**Exercise requirements**
Below are some records. Return exactly the lines from the one containing "5. **Deputy Chief" through the one containing "regular police officer?", both included, and only those.

**Data section**
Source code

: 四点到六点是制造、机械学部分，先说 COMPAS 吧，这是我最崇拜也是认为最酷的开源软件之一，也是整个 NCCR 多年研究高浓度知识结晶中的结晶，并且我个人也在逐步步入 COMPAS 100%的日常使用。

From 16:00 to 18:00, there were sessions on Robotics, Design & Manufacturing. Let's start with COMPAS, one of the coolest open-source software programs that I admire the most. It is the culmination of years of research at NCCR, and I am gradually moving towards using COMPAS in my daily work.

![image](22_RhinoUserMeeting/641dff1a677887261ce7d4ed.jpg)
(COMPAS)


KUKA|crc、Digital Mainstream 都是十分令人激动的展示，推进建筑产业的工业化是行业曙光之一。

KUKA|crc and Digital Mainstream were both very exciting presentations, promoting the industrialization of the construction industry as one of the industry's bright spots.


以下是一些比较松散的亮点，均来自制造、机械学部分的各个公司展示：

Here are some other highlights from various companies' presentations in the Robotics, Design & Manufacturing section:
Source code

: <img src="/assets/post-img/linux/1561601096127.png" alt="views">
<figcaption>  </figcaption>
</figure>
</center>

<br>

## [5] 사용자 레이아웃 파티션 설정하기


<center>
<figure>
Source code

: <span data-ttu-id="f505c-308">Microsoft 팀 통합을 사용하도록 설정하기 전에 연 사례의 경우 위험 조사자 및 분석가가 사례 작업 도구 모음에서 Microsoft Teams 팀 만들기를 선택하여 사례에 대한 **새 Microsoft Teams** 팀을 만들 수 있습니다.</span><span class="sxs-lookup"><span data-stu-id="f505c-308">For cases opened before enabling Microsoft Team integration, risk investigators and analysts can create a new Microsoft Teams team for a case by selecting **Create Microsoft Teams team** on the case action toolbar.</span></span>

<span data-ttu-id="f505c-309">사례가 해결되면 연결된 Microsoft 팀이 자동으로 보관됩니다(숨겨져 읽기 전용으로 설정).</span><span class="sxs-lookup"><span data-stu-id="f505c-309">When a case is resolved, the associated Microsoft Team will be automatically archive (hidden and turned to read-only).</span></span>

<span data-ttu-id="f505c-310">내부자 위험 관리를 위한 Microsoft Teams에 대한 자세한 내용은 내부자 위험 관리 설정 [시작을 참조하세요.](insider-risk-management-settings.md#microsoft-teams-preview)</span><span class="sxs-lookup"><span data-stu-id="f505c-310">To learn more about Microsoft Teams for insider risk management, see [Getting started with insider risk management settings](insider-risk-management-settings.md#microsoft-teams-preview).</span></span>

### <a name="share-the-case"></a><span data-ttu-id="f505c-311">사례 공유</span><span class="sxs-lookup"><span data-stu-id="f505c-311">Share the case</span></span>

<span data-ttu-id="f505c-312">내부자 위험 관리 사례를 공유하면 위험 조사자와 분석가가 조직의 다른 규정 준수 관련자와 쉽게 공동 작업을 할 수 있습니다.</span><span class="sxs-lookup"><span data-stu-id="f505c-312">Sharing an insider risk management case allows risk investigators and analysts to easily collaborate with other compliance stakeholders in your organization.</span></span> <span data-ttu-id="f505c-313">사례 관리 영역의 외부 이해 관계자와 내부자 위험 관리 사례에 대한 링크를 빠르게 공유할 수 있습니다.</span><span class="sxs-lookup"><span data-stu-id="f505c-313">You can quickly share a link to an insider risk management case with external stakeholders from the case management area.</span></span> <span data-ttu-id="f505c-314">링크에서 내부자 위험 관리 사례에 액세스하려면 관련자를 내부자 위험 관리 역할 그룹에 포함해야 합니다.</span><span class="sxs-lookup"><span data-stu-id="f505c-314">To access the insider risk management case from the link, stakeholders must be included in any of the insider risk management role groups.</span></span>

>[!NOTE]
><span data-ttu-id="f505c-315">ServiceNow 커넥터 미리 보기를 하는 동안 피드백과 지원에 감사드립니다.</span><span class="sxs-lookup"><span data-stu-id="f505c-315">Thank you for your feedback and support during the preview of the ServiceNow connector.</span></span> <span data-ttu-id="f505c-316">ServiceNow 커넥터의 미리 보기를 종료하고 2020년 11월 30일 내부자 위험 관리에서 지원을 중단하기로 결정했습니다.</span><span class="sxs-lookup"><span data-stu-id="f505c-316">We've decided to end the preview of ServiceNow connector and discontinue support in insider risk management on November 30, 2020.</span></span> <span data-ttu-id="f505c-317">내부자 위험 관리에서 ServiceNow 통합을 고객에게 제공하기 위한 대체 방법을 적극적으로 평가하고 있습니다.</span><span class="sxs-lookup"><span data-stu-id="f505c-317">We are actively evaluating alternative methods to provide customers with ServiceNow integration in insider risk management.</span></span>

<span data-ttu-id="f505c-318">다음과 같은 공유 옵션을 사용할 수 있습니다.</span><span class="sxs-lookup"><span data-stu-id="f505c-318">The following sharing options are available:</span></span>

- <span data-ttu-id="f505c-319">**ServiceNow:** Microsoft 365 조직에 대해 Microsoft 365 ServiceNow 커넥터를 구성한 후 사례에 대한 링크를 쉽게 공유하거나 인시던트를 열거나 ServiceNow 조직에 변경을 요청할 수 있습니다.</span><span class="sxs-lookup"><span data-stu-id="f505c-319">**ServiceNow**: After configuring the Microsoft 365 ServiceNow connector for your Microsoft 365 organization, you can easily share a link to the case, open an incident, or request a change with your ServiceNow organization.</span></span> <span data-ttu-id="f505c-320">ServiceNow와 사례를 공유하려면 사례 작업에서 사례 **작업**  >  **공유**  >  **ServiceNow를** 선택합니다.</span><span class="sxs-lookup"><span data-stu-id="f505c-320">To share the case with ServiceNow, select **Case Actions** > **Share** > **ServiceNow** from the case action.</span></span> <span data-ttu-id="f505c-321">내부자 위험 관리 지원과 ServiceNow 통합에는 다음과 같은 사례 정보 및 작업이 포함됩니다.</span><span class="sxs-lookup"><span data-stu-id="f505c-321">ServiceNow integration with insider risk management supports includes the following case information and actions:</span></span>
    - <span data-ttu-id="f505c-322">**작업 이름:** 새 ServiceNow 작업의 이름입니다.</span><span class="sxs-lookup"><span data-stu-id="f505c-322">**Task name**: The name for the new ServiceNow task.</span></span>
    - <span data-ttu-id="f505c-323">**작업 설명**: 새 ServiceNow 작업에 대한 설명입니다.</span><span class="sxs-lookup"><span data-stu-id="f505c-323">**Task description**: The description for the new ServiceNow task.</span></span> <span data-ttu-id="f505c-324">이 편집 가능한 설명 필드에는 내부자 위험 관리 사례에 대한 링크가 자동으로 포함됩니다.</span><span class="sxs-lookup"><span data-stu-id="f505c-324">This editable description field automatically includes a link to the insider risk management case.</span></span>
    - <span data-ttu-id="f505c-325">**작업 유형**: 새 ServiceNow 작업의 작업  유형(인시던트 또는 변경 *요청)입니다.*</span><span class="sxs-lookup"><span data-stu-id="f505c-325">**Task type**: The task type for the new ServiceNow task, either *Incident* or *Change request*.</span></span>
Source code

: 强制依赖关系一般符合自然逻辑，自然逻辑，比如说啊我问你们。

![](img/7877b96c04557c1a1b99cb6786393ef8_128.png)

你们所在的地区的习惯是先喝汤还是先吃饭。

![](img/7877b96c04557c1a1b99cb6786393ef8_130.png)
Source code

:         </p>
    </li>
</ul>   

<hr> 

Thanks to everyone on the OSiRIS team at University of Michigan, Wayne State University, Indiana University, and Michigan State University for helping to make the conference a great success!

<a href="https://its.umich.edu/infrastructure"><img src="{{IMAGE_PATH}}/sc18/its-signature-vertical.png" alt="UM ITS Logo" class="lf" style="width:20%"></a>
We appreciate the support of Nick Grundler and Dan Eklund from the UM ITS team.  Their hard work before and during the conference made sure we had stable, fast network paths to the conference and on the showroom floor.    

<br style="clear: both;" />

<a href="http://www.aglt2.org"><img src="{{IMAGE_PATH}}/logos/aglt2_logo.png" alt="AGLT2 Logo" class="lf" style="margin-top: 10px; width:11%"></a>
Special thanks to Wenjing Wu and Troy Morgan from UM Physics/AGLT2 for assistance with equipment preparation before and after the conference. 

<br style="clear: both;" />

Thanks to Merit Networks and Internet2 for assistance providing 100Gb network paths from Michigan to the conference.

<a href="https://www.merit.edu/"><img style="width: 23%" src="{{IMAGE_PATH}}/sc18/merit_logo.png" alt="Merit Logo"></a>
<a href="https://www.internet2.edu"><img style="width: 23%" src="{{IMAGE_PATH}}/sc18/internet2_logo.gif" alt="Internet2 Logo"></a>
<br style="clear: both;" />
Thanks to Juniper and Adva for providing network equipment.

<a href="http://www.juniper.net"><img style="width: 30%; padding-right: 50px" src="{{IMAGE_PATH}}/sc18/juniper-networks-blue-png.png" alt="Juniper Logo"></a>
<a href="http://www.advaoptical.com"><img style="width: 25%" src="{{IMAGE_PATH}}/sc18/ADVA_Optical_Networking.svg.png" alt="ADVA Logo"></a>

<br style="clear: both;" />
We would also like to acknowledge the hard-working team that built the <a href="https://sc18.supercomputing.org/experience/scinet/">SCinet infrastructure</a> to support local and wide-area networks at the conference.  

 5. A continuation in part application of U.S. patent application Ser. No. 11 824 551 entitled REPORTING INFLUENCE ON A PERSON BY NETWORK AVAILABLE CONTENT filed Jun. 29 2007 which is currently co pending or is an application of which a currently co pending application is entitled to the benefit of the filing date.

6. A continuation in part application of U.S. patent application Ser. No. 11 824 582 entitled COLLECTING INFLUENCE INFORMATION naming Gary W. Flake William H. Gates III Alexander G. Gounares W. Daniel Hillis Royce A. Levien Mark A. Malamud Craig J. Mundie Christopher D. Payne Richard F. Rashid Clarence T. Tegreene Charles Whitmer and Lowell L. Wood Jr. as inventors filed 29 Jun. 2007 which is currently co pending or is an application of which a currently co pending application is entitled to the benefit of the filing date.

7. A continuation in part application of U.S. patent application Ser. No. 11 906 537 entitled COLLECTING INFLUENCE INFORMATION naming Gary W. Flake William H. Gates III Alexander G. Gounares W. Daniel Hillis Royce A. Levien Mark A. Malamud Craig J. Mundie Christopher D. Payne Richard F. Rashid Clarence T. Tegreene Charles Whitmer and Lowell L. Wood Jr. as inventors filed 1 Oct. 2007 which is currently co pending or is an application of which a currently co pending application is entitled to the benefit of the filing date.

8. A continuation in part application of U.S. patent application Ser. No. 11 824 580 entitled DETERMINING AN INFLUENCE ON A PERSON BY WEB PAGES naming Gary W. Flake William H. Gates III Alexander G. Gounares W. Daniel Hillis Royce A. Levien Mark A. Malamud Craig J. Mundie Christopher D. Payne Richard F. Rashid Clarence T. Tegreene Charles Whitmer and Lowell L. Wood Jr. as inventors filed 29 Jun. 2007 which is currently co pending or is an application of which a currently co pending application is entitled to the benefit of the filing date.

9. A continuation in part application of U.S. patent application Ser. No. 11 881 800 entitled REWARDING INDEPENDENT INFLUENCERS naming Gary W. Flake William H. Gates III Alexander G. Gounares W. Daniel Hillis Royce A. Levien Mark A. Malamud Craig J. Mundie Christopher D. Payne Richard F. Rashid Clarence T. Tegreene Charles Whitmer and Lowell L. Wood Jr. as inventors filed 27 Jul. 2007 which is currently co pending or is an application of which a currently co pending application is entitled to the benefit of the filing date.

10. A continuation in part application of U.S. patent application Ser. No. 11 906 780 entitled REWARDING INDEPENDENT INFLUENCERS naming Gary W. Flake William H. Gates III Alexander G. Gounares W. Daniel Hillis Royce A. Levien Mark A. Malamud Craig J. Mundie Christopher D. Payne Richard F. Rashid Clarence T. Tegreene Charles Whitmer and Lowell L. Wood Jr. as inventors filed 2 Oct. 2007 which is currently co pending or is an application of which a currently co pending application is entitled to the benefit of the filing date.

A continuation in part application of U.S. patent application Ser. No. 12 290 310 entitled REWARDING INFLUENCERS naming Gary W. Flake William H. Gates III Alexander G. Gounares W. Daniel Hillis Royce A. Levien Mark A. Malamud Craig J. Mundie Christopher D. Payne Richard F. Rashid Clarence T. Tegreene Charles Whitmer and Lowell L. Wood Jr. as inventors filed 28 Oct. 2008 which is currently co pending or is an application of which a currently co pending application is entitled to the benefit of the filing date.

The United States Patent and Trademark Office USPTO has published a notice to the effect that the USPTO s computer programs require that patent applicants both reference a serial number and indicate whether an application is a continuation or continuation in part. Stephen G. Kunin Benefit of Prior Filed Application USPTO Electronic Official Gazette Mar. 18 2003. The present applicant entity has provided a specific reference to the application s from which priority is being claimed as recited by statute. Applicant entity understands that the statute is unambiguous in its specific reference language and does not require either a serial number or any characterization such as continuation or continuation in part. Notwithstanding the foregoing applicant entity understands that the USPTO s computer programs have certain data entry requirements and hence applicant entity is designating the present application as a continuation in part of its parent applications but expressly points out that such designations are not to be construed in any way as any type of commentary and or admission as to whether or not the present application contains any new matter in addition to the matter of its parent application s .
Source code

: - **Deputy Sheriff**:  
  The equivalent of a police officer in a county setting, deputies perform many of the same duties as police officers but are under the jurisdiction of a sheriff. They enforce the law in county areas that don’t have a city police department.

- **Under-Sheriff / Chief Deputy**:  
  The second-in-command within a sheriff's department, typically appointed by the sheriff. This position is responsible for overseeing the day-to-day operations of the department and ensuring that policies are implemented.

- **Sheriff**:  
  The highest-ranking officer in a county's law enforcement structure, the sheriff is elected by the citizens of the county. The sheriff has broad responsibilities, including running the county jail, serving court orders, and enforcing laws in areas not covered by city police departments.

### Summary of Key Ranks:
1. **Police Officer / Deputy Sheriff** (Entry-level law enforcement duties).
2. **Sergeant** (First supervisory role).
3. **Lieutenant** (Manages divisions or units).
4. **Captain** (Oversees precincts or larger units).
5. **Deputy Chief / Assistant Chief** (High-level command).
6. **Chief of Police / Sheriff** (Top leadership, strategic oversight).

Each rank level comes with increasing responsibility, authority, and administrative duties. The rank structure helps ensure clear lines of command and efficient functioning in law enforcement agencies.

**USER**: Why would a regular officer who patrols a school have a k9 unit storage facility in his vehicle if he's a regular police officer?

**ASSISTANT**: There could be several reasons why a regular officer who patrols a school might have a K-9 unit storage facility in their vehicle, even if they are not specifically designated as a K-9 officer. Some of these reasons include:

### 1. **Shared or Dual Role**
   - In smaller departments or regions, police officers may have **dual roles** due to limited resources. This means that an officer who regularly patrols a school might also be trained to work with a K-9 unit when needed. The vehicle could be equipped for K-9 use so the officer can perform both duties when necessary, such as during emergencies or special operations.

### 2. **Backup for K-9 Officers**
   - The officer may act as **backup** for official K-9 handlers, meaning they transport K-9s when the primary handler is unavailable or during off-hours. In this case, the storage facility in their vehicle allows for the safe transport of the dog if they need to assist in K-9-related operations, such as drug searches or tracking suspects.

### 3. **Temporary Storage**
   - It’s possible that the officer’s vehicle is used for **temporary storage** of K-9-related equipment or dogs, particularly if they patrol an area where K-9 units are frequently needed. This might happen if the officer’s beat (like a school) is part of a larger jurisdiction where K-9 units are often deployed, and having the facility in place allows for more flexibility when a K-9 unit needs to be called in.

**Problem solution**
5. **Deputy Chief / Assistant Chief** (High-level command).
6. **Chief of Police / Sheriff** (Top leadership, strategic oversight).

Each rank level comes with increasing responsibility, authority, and administrative duties. The rank structure helps ensure clear lines of command and efficient functioning in law enforcement agencies.

**USER**: Why would a regular officer who patrols a school have a k9 unit storage facility in his vehicle if he's a regular police officer?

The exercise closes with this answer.